Delia was also looking amused, but she managed to refrain from comment. Just as they were about to leave the room, they bumped into her mother.

“You need to take better care of yourself,” Linda Dunne told her daughter. “You look exhausted.”

“It’s been a long day,” Delia agreed, then gave her mother a tired but genuine smile. “A good one, though.”

The drive back to her house took them through the heart of Las Vegas, past neon-lit casinos and hotels, past clubs with music pounding loud enough Caleb could hear it even with all the Kona’s windows rolled up tight.

Everything looked utterly, perfectly normal — tourists walking the Strip, traffic moving in its usual sluggish fits and starts, the eternal carnival of lights and sound that never quite slept.

If not for the lingering sensitivity to supernatural energy that remained from their earlier battle, he might have been able to convince himself that the night’s events had been nothing more than an extremely vivid dream.

“It feels so weird,” Delia said as they turned into her neighborhood of large, Mediterranean-inspired homes.

“Looking at all of this, knowing what almost happened, and having it all seem exactly the same. All those people going out to have fun on a Saturday night, completely unaware that reality almost got rewritten around them.”

“It’s better that way,” Caleb told her, knowing this was the simple truth. “The last thing anyone needs is to start second-guessing every weird shadow or electrical malfunction.”

“True.” She pulled into her driveway and touched the remote for the garage door, then waited until it opened fully before she pulled inside and closed it behind them. She shut off the engine but made no move to get out of the car. “Caleb?”

“Yes?”

“What we did tonight — the way our abilities worked together, the connection we shared — that’s not going away, is it?”

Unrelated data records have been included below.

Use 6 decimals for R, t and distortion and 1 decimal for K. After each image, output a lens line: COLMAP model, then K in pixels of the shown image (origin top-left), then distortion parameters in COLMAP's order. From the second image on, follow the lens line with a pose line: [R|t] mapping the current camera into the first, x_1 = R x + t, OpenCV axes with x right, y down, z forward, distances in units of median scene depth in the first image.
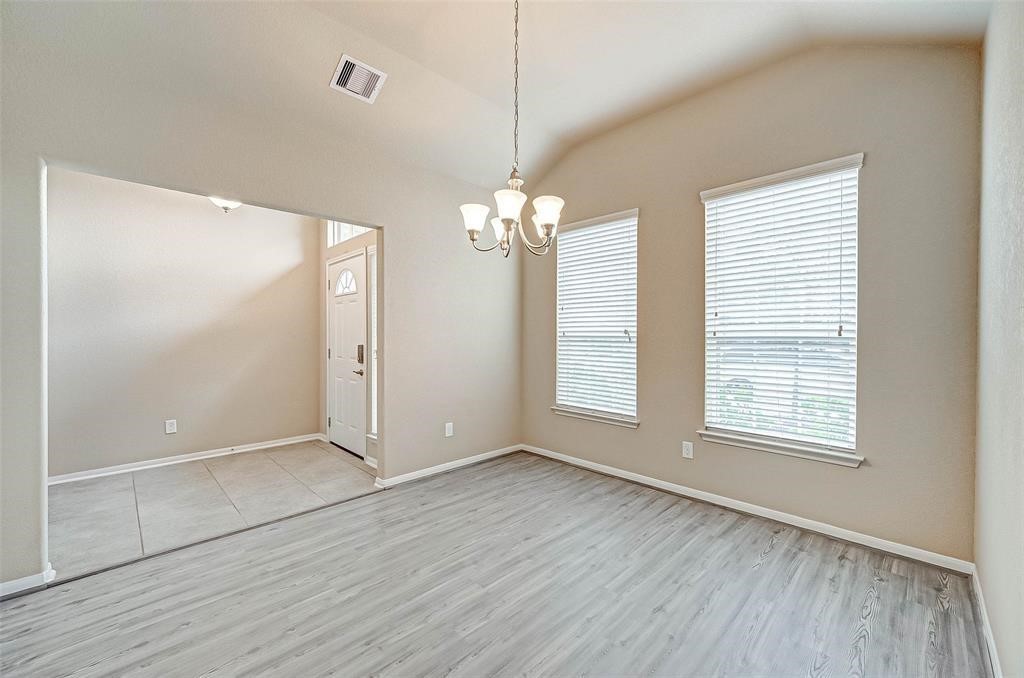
lens RADIAL K [[407.7, 0, 515.5], [0, 407.7, 337.9], [0, 0, 1]] dist [0.002272, -0.000311]
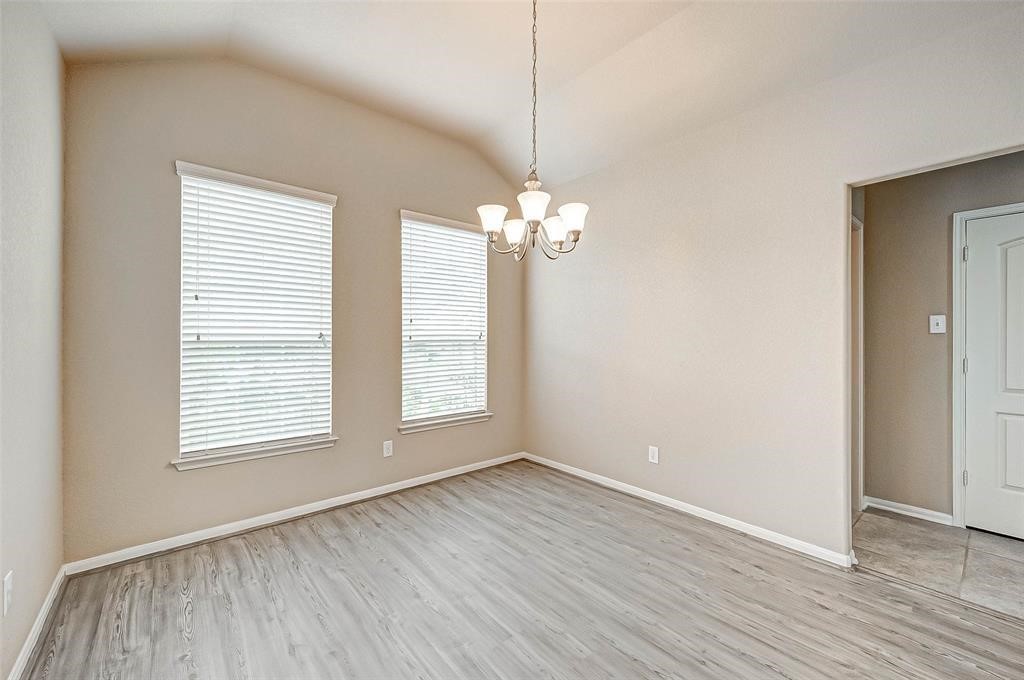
lens RADIAL K [[407.7, 0, 512.4], [0, 407.7, 333.9], [0, 0, 1]] dist [0.002272, -0.000311]
pose [[0.083599, 0.008614, 0.996462, -0.623159], [0.011134, 0.999892, -0.009578, -0.006621], [-0.996437, 0.011895, 0.083494, 0.616645]]
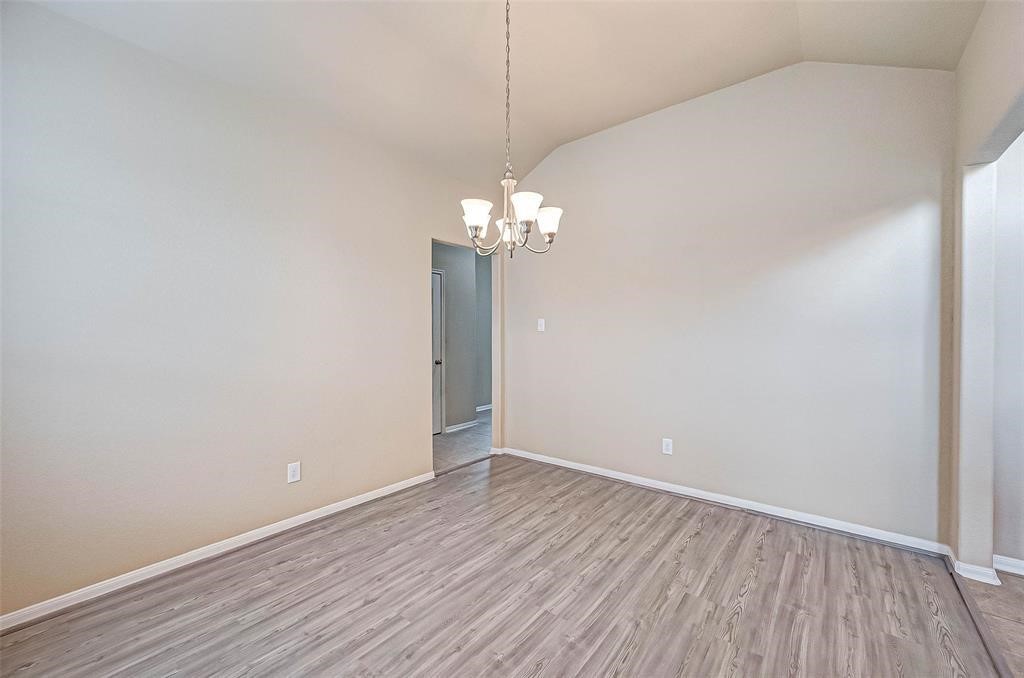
lens RADIAL K [[407.7, 0, 509.4], [0, 407.7, 338.6], [0, 0, 1]] dist [0.002272, -0.000311]
pose [[-0.994498, 0.002771, -0.104722, 0.065463], [0.000753, 0.999813, 0.019310, -0.012214], [0.104756, 0.019125, -0.994314, 1.266777]]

Something vulnerable in her voice made him want to reach out and take her in his arms, but that would have been awkward, thanks to the console that separated the passenger and driver’s seats.

Instead, he settled for shifting so he could face her better.

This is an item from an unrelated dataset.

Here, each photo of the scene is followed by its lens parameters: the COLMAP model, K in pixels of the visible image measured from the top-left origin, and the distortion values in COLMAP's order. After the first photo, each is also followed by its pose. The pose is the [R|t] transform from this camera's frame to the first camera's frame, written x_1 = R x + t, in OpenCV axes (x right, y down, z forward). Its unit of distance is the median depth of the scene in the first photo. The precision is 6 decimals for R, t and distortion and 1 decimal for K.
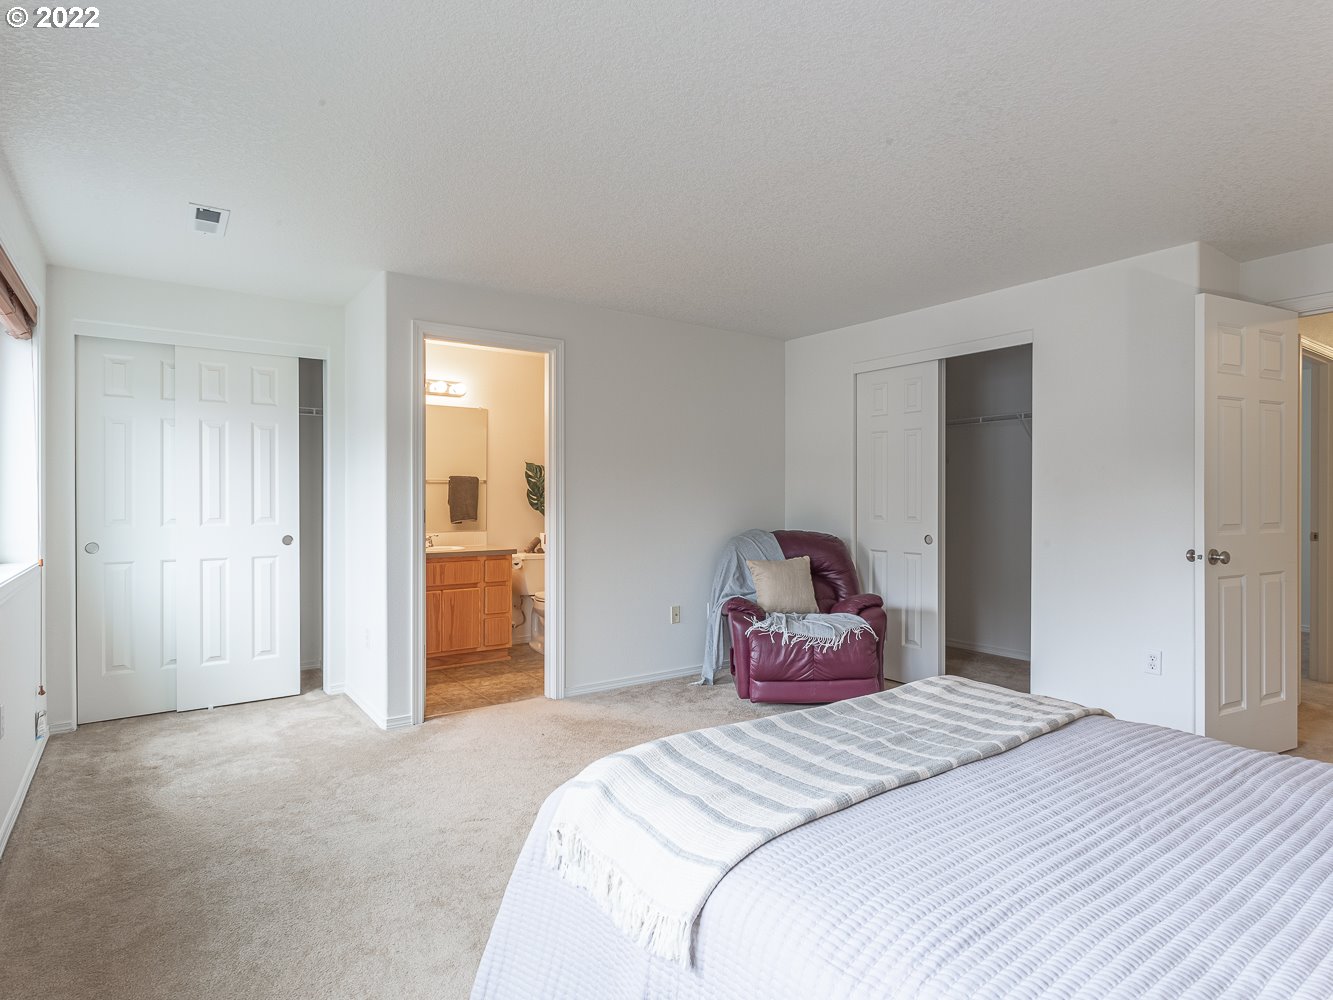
lens RADIAL K [[720.8, 0, 655.0], [0, 720.8, 501.6], [0, 0, 1]] dist [0.002476, 0.002756]
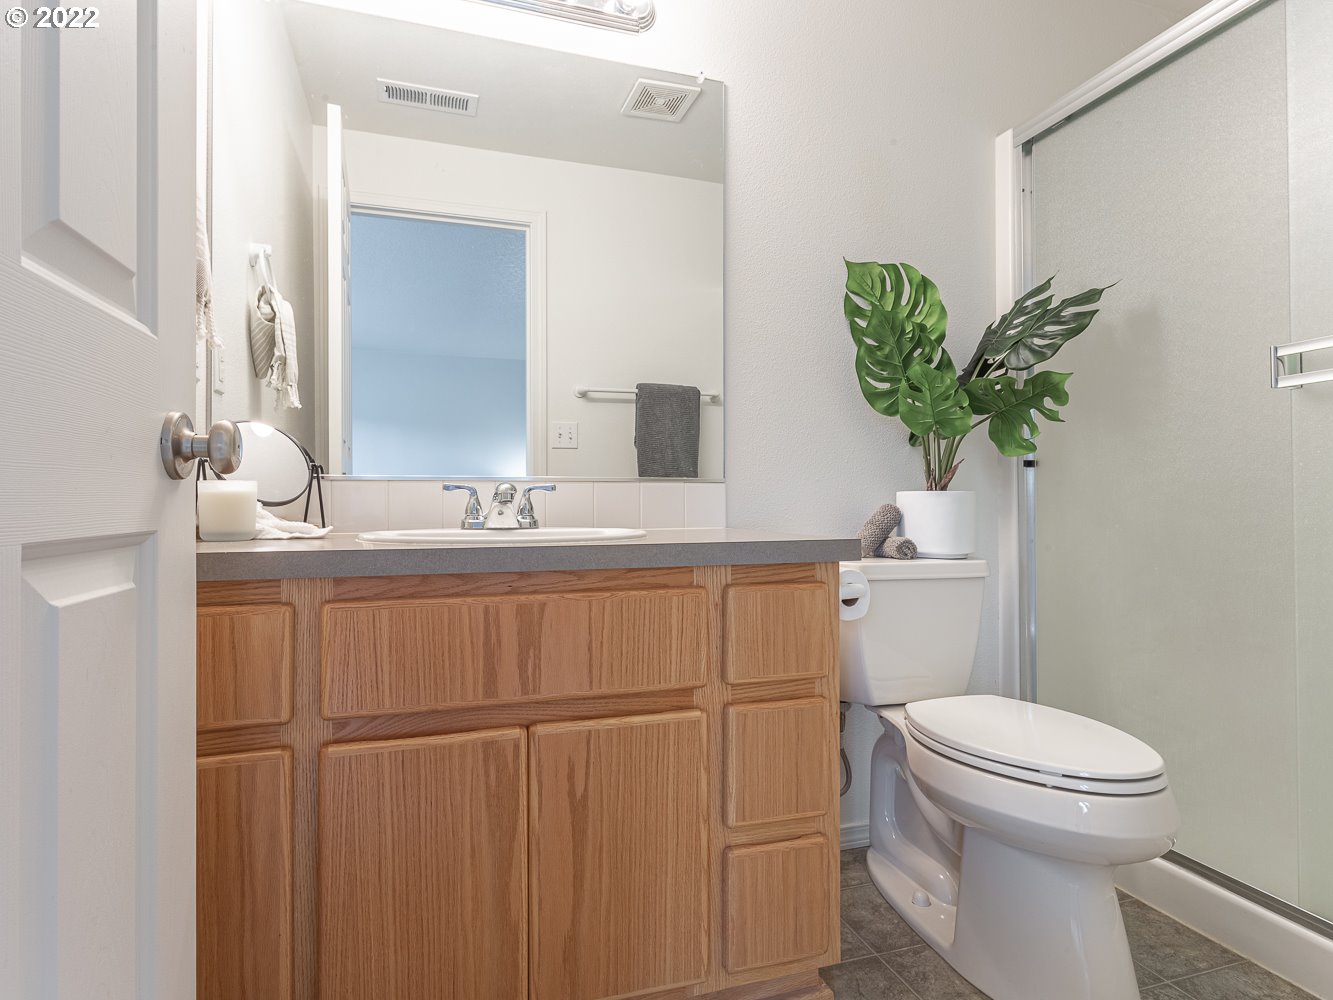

“No,” he said, realizing he needed to be utterly honest about all this.

“I don’t think it is. Not completely, anyway. Does that scare you?”

“A little,” she admitted. “Not because I don’t trust you, but because I’ve never been connected to another person like that before. It’s intense.”

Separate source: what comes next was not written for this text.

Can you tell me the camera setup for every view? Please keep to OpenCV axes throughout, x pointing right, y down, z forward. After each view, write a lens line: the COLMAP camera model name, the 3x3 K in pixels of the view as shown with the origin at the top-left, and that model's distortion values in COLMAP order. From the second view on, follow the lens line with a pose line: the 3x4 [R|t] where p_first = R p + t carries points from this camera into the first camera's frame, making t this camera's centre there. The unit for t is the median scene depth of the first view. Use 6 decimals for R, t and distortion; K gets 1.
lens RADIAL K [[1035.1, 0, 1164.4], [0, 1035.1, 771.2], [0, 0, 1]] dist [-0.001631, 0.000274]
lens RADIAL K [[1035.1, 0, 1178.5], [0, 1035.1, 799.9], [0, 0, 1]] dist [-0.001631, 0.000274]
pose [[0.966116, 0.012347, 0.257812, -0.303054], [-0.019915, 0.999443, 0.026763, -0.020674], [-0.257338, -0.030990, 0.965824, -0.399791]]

That was putting it mildly. During their battle with Vinea, their psychic bond had deepened to the point where Caleb could feel her emotions as clearly as his own, could sense her thoughts and intentions without any need for words. It was intimacy on a level that went far beyond anything physical.

The intensity had faded, but, as he’d just told her, he didn’t think it would ever disappear entirely.

“We don’t have to figure it all out tonight,” he said. “We can take this one day at a time.”

Delia nodded, then was silent for a moment, as if wrestling with how to phrase her next words. “You know there’s a reason why we came here instead of me just taking you home.”

Yes, he’d already guessed that, had understood why she wanted to take this next step at her house. His home was bigger and more impressive, but she needed to be someplace where she felt utterly safe.

“And you’re okay with that?”

Her eyes met his, clear and unhaunted.

“I wouldn’t have brought you here if I weren’t.”

His hand reached out to touch hers. “Then let’s go in.”